> _EXERCISE INSTRUCTIONS_: Among the lines below, keep only those from the one containing "right shoulder: (113, 130, -12)" through the one containing "right hip: (178, 105, 9)", and reproduce them exactly.

> _ENTRIES PROVIDED_:
----

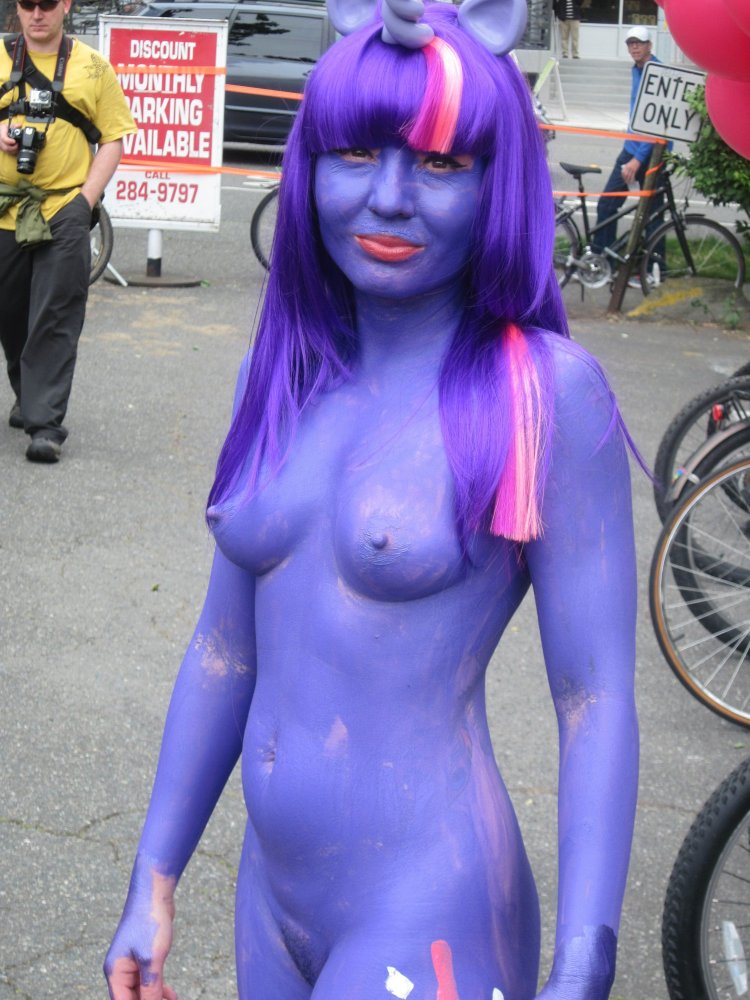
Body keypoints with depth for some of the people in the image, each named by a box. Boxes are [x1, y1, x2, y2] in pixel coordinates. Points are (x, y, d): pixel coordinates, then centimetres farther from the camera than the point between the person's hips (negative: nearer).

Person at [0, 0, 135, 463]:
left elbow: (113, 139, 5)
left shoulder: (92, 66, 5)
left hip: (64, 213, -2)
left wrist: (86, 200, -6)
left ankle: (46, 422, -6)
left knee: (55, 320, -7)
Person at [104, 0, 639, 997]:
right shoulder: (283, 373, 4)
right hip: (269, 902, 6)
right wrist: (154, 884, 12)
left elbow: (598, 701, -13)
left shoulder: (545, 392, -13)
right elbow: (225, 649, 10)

----

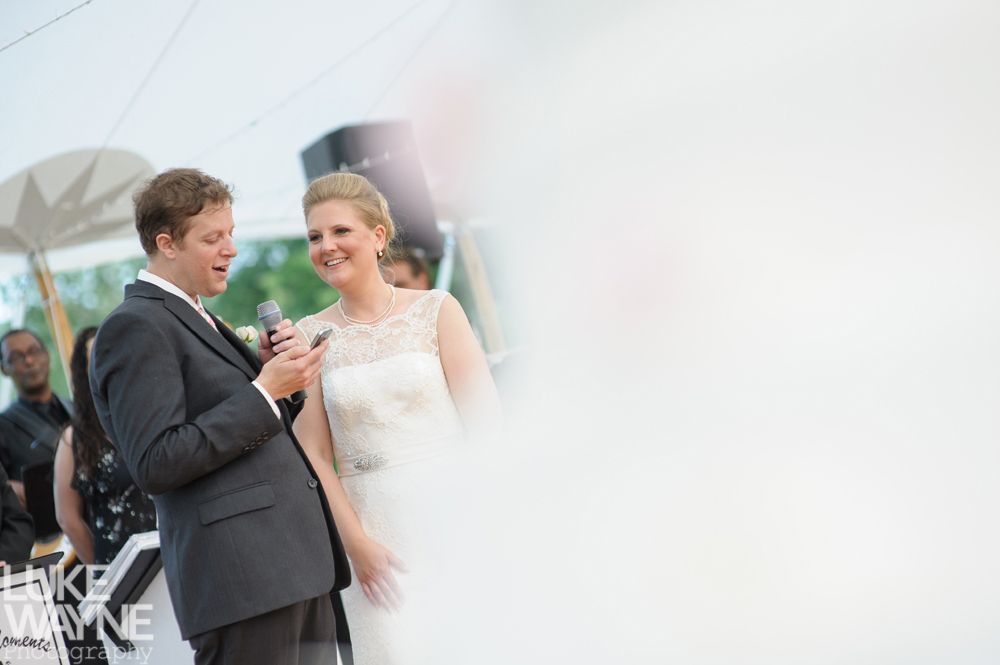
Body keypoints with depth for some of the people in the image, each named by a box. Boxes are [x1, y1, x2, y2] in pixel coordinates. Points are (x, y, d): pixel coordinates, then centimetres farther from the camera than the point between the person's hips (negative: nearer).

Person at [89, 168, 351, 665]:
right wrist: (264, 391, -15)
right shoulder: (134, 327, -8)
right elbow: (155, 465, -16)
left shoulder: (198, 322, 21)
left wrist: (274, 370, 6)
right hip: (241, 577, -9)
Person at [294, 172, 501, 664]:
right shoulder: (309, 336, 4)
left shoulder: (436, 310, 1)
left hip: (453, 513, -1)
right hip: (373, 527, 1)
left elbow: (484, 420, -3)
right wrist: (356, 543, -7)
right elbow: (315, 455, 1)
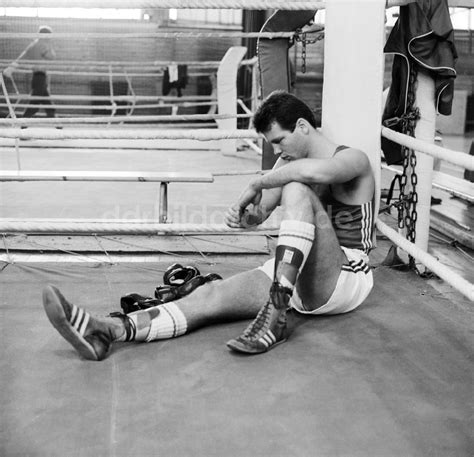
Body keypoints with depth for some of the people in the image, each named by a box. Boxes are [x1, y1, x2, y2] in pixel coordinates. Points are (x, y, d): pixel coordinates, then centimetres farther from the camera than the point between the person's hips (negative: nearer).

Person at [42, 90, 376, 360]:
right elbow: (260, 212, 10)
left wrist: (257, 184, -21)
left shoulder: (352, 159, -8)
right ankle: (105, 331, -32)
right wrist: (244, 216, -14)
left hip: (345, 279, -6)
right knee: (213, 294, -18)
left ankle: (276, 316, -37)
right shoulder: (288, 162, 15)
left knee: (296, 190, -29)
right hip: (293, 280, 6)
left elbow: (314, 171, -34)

----

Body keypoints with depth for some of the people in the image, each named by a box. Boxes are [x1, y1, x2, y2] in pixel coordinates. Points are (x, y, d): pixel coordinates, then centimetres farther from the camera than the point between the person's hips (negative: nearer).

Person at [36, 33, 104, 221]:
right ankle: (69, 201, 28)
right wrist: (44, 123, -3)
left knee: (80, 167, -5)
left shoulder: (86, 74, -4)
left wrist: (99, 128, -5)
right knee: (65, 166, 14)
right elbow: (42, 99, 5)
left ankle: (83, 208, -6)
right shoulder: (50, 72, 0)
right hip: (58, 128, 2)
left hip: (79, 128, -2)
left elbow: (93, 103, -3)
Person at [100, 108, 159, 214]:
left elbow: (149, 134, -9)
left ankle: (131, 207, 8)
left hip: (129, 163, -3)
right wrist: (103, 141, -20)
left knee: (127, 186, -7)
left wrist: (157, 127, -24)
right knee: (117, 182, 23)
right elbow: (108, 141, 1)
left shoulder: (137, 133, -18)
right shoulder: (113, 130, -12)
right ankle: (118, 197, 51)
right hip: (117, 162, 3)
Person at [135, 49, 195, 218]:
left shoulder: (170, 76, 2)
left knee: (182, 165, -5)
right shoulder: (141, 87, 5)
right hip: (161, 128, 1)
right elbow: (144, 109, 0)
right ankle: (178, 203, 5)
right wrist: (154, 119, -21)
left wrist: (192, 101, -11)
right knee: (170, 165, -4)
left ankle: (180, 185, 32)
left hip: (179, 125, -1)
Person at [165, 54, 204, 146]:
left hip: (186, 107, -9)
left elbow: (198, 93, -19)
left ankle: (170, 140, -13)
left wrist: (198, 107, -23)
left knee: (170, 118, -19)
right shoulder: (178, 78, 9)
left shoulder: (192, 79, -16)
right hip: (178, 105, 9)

----

> _OUTPUT BELOW_:
right shoulder: (113, 130, -12)
right ankle: (118, 197, 51)
right hip: (117, 162, 3)
Person at [135, 49, 195, 218]:
left shoulder: (170, 76, 2)
left knee: (182, 165, -5)
right shoulder: (141, 87, 5)
right hip: (161, 128, 1)
right elbow: (144, 109, 0)
right ankle: (178, 203, 5)
right wrist: (154, 119, -21)
left wrist: (192, 101, -11)
right knee: (170, 165, -4)
left ankle: (180, 185, 32)
left hip: (179, 125, -1)
Person at [165, 54, 204, 146]:
left hip: (186, 107, -9)
left elbow: (198, 93, -19)
left ankle: (170, 140, -13)
left wrist: (198, 107, -23)
left knee: (170, 118, -19)
right shoulder: (178, 78, 9)
left shoulder: (192, 79, -16)
right hip: (178, 105, 9)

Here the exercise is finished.